Gore Vidal (1925)
It was on this date, October 3, 1925, that American writer Gore (Eugene Luther) Vidal Jr was born in West Point, New York, where his father was an instructor at the military academy. He grew up near Washington, DC, in the house of his blind grandfather, the populist Democrat, Senator Thomas Pryor Gore of Oklahoma. He took his grandfather’s family name for his first name, and remained Gore Vidal throughout his writing life.
During World War II, Vidal served with the Army Reserve Corps in the Aleutian Islands. The war itself provided material for Vidal’s first novel, Williwaw, published in 1946, when its author was almost 21. After receiving encouraging reviews, he published more novels, branched out into theater, film and television, and piled up an impressive list of credits.
These included Visit to a Small Planet for TV (1955); screenplays for the films Suddenly Last Summer (1959), Is Paris Burning? (1966), and Myra Breckinridge (1968); The Best Man a play (1960), the novels Julian (1964), Washington D.C. (1967), Burr (1974), Creation (1981), Lincoln (1984), Empire (1987), and Live from Golgatha (1992), a collection called United States: Essays 1952-1992 (1993), the autobiographical Palimpsest (1995), and Dreaming War: Blood for Oil and the Cheney-Bush Junta (2002).
An unsuccessful political candidate himself, Vidal has never been shy in writing about politics. He has described Ronald Reagan as “a triumph of the embalmer’s art,” and publicly worried about the Bible-based policies of George W. Bush:
[H]e certainly is worse. We’ve never had a kind of reckless one who may believe – and there’s a whole theory now that he’s inspired by love of Our Lord – that he is an apocalyptic Christian who’ll be going to Heaven while the rest of us go to blazes. I hope that isn’t the case. I hope that’s exaggeration.
As a self-described “born-again atheist,” Vidal says he is one of the last defenders of the idealized Jeffersonian Republic. Against what? Here is how he put it in his Decline and Fall of the American Empire (1992):
In the First Amendment to the Constitution, the Founders made it clear that this was not to be a sky-god nation with a national religion like that of England, from whom we had just separated. … This separation was absolute in our original Republic. But the sky-godders do not give up easily. In the 1950s they actually got the phrase “In God We Trust” onto the currency, in direct violation of the First Amendment.

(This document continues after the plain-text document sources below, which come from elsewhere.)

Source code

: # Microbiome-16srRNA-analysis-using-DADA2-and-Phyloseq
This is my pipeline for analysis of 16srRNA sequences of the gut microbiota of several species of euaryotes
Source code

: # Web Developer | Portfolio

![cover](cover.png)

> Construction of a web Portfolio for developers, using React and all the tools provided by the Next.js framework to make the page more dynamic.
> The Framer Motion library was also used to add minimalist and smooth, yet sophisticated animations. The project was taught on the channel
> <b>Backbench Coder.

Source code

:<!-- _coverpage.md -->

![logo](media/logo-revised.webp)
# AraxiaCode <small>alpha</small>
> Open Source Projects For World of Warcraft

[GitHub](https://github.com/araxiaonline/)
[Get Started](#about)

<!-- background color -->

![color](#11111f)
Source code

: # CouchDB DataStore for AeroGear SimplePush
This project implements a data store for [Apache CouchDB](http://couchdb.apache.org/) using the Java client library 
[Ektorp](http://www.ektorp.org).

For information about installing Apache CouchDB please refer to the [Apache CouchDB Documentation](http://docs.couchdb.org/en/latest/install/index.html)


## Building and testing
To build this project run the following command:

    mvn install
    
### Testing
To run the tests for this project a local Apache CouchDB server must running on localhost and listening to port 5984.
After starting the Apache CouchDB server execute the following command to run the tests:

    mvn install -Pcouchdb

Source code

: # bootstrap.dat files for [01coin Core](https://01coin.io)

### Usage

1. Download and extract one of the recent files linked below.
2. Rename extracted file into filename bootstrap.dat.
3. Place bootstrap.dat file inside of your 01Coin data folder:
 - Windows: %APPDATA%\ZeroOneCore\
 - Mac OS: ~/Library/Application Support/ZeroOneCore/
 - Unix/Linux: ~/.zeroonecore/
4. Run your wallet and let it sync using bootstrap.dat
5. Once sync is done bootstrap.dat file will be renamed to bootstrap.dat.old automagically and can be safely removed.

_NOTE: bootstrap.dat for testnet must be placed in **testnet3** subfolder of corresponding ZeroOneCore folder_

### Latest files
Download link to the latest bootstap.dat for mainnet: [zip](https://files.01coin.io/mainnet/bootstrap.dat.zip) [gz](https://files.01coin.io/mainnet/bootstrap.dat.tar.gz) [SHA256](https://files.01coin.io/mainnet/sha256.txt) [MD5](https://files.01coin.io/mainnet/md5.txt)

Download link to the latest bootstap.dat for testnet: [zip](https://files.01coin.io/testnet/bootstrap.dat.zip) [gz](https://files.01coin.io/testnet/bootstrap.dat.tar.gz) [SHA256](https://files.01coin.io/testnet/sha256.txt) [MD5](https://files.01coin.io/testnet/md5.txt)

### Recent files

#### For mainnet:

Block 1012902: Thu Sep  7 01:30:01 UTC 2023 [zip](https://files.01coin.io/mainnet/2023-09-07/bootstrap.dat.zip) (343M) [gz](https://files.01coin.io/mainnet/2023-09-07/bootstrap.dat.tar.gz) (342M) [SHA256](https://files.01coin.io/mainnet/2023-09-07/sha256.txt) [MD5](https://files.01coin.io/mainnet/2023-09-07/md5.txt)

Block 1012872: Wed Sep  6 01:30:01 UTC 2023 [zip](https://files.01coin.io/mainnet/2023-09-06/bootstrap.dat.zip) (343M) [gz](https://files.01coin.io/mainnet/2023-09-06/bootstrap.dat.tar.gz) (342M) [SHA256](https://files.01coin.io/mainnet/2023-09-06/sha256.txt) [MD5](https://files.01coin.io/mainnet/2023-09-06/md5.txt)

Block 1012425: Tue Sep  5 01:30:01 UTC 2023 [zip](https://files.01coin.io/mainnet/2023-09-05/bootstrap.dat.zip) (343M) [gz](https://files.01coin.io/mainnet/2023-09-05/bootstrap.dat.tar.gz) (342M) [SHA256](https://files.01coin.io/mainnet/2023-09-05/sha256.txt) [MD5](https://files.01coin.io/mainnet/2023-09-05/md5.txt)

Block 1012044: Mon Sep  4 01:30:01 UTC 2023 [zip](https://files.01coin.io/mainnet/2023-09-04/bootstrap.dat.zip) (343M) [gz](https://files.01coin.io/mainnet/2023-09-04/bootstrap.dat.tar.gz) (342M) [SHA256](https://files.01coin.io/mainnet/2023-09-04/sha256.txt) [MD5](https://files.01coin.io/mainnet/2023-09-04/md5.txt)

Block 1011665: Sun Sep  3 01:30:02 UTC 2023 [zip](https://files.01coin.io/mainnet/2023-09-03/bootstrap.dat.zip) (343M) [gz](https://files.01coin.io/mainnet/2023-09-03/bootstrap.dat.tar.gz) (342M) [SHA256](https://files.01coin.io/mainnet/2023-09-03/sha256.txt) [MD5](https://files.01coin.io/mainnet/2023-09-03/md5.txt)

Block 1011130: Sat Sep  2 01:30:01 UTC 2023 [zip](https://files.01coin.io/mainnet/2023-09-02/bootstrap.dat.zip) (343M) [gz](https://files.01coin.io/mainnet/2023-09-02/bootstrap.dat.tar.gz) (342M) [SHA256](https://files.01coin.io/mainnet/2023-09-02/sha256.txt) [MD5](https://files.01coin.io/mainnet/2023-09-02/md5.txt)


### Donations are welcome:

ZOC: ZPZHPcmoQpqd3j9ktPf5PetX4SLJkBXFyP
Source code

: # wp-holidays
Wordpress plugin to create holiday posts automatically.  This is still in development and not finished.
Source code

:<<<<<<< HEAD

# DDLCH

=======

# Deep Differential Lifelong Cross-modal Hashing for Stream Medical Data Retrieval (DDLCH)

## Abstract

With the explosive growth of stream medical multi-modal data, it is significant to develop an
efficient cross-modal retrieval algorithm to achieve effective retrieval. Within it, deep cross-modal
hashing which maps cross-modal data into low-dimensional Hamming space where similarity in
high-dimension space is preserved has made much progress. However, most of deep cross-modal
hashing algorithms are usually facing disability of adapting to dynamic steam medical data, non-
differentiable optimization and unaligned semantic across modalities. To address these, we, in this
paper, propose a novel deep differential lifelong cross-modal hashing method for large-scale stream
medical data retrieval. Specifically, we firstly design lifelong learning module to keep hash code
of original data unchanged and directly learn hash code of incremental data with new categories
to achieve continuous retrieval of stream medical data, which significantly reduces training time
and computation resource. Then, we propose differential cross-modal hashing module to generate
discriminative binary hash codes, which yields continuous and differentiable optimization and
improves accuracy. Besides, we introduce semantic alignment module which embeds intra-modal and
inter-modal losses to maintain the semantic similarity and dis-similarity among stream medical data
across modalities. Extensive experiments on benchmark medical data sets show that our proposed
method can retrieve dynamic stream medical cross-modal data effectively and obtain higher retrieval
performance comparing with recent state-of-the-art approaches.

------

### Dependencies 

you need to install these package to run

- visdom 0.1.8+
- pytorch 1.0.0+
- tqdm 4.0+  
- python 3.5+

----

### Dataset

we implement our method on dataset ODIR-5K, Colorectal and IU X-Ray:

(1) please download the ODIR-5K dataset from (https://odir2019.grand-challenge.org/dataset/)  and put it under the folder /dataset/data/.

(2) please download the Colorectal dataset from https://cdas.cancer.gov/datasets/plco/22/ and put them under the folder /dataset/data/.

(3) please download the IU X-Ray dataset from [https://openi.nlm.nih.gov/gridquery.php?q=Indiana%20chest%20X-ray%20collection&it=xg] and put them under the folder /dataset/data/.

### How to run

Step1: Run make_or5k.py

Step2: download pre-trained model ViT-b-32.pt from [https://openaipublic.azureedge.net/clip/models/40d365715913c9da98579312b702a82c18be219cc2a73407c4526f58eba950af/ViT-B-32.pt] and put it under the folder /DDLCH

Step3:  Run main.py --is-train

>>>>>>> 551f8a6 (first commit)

Further, Vidal pointed out,
The original gentlemen’s agreement between Church and State was that We the People (the State) will in no way help or hinder any religion while, absently, observing that as religion is a good thing, the little church on Elm Street won’t have to pay a property tax. No one envisaged that the most valuable real estate at the heart of most of our old cities would be tax exempt, as churches and temples and orgone boxes increased their holdings and portfolios. The quo for this huge quid was that religion would stay out of politics and not impose its superstitions on Us the People. The agreement broke down years ago. The scandalous career of the Reverend Presidential Candidate Pat Robertson is a paradigm.
In 1972 Vidal made a second home in a palazzo in Ravello, Italy, splitting his time between there and a home in California. Although he still writes about religion’s influence on politics – “The idea of a good society is something you do not need a religion and eternal punishment to buttress; you need a religion if you are terrified of death,” he says – the remainder of the public that still reads, reads only his political pamphlets. Says Vidal,
I regard monotheism as the greatest disaster ever to befall the human race. I see no good in Judaism, Christianity, or Islam – good people, yes, but any religion based on a single, well, frenzied and virulent god, is not as useful to the human race as, say, Confucianism, which is not a religion but an ethical and educational system.
Gore Vidal died at his California home on July 31, 2012. His obituary at Huffington Post concluded with this quote: “Because there is no cosmic point to the life that each of us perceives on this distant bit of dust at galaxy’s edge,” he once wrote, “all the more reason for us to maintain in proper balance what we have here. “Because there is nothing else. No thing. This is it. And quite enough, all in all.”
 “The Erosion of the American Dream,” interview in Counterpunch, 14 March 2003, with Mark Davis (transcript of Gore Vidal’s March 12 interview on Dateline, SBS TV Australia).
 Gore Vidal, The Decline and Fall of the American Empire, 1992, p. 79.
 Gore Vidal, “The New Theocrats” in The Nation, July 21, 1997.
 Gore Vidal, At Home, 1988, quoted in James A. Haught, ed., 2000 Years of Disbelief, 1996.